Bilanz Maskenkontrolltag: Insgesamt wurden 123 Bußgeldverfahren eingeleitet

Bei gemeinsamen Schwerpunktkontrollen an den Bahnhöfen Siegburg und Troisdorf haben die Ordnungsämter der Städte Siegburg und Troisdorf, DB Sicherheit und die Bundespolizei gestern Nachmittag viele Verstöße gegen die Maskenpflicht auf Bahnhöfen und Bahnsteigen festgestellt. Am Bahnhof in Siegburg wurden bei den Kontrollen zwischen 15 und 19 Uhr 118 Ordnungswidrigkeitenanzeigen wegen fehlender oder falsch aufgesetzter Mund-Nase-Bedeckungen geschrieben.

Am Bahnhof Troisdorf wurden zwischen 15 und 18 Uhr fünf Bußgeldverfahren wegen fehlender Masken eingeleitet. Zudem wurden 115 Personen mündlich verwarnt. Grundsätzlich stellten die Ordnungsamtsmitarbeiter in Troisdorf fest, dass eine Vielzahl der Personen die Masken ordnungsgemäß trugen und die mündlich verwarnten Personen aus Unwissenheit oder Unbedarftheit heraus die Masken nicht oder nicht richtig trugen.

Sowohl in den Fahrzeugen des öffentlichen Nahverkehrs als auch an Bahnhöfen, Bahnsteigen und Haltestellen müssen die Fahrgäste zum Schutz gegen die Ausbreitung der Corona-Pandemie eine Mund-Nase-Bedeckung tragen. Der Verstoß gegen die Maskenpflicht wird mit einem Bußgeld in Höhe von 150 Euro sanktioniert.
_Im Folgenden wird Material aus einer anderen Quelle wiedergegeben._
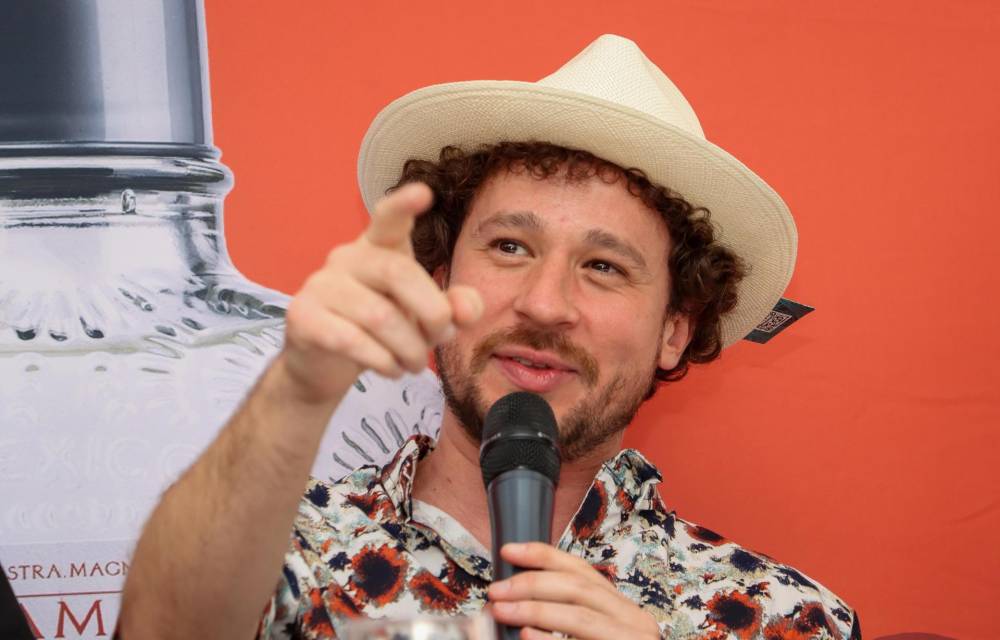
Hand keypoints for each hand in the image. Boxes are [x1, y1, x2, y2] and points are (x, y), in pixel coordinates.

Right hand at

Die gemeinsame Aktion von Ordnungs- und Sicherheitskräften wurde koordiniert vom Nahverkehr Rheinland (NVR), dem Aufgabenträger für den Schienenpersonennahverkehr (SPNV). Diesmal stand die Einhaltung der Maskenpflicht auf den Bahnsteigen im Vordergrund, da die Erfahrung der vergangenen Wochen gezeigt hat, dass sich die Fahrgäste in den Zügen zu größten Teilen an das Tragen der Mund-Nase-Bedeckungen halten. Auf den Bahnsteigen und in den Bahnhöfen werden die Masken jedoch von vielen Fahrgästen nicht getragen. Durch den Aktionstag sollte klargestellt und den Fahrgästen ins Bewusstsein gerufen werden, dass die Tragepflicht dort genauso besteht wie in den Zügen.